Lying empty since it was finally abandoned as a maltings in 1987, the Ditherington flax mill has been slowly decaying through neglect, lack of investment and vandalism.
The flax mill is important because it the techniques used in its construction make it the original skyscraper - it was the first ever iron-framed building.
|Inside the flax mill|
The construction dates from 1797. It was designed by local engineer Charles Bage for flax spinners John Marshall and Thomas and Benjamin Benyon.
The technique proved successful, although time has revealed shortcomings. For instance Bage wouldn't have realised that an iron beam supported at the centre would bend and eventually crack without warning.
In March 2005 English Heritage officially bought the building for an undisclosed fee, thanks to grant funding from Advantage West Midlands. In 2004, emergency repairs totalling around £2 million were undertaken. However, the mill remains in a critical condition and architectural work is being performed to assess the state of the structure.
The long-term future for the flax mill may now look a little rosier, but the final vision is still unclear. It is likely that the building will eventually perform a variety of uses, including public access, residential and commercial.
|Outside the flax mill|
Like other historic buildings, the flax mill will have to pay its way - only by generating its own revenue will the long-term future be guaranteed. However, that doesn't necessarily mean that the mill's unique history will simply be sold-off to the highest bidder.
Balancing the potential and demands of the building, as well as maximising its value to the community, is no easy task.
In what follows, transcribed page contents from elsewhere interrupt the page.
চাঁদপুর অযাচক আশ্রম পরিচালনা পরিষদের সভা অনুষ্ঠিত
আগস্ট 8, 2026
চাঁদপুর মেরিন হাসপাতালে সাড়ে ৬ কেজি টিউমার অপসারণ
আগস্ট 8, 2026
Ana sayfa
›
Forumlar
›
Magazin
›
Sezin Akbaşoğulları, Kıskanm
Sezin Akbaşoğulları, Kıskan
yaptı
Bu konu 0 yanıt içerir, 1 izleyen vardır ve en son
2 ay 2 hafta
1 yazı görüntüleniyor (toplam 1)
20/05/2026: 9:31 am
However, you don't have go far to find inspiration. A few years ago, the Shrewsbury Old Market Hall, another Grade I listed building, was also on the BAR register. However, following a £1.7 million restoration it's now a unique and popular arts/ digital media centre.
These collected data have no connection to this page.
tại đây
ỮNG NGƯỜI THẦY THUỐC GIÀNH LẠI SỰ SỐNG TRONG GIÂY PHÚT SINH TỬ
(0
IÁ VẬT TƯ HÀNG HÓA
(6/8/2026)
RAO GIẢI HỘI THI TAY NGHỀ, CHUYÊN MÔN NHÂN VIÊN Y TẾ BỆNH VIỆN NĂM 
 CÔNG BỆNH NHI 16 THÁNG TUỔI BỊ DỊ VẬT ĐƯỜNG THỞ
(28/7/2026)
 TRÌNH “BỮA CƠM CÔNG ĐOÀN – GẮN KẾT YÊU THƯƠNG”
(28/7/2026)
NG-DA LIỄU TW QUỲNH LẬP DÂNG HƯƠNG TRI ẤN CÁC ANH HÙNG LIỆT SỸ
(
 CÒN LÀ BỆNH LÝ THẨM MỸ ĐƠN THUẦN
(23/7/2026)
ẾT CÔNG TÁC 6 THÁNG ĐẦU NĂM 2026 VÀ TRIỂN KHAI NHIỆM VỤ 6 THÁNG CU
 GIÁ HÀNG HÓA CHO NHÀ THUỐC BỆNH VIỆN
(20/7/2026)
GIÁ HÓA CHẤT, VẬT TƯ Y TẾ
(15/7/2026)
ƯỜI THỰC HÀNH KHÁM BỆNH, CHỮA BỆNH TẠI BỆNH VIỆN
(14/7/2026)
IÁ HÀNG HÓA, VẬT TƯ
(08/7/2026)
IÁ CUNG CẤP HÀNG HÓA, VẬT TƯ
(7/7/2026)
The market hall's restoration has also had its detractors, who preferred not to carve-up the stunning internal structure. However, it continues to attract a huge number of visitors and more than earns its keep... as well as being simply one of the most beautiful venues of its type in the country.
The flax mill is a much greater proposition. Not only is the main building considerably larger, it's also surrounded by other, associated structures, some of which are Grade II* and II listed.
The Old Market Hall also bears a message of warning - opening in January 2004, it was considerably both over budget and behind schedule. The scale of the flax mill (and its needs) mean that any investment plans must be thoroughly investigated. The Old Market Hall's restoration also displayed the value of public consultation and the readiness of locals to claim ownership of the finished article.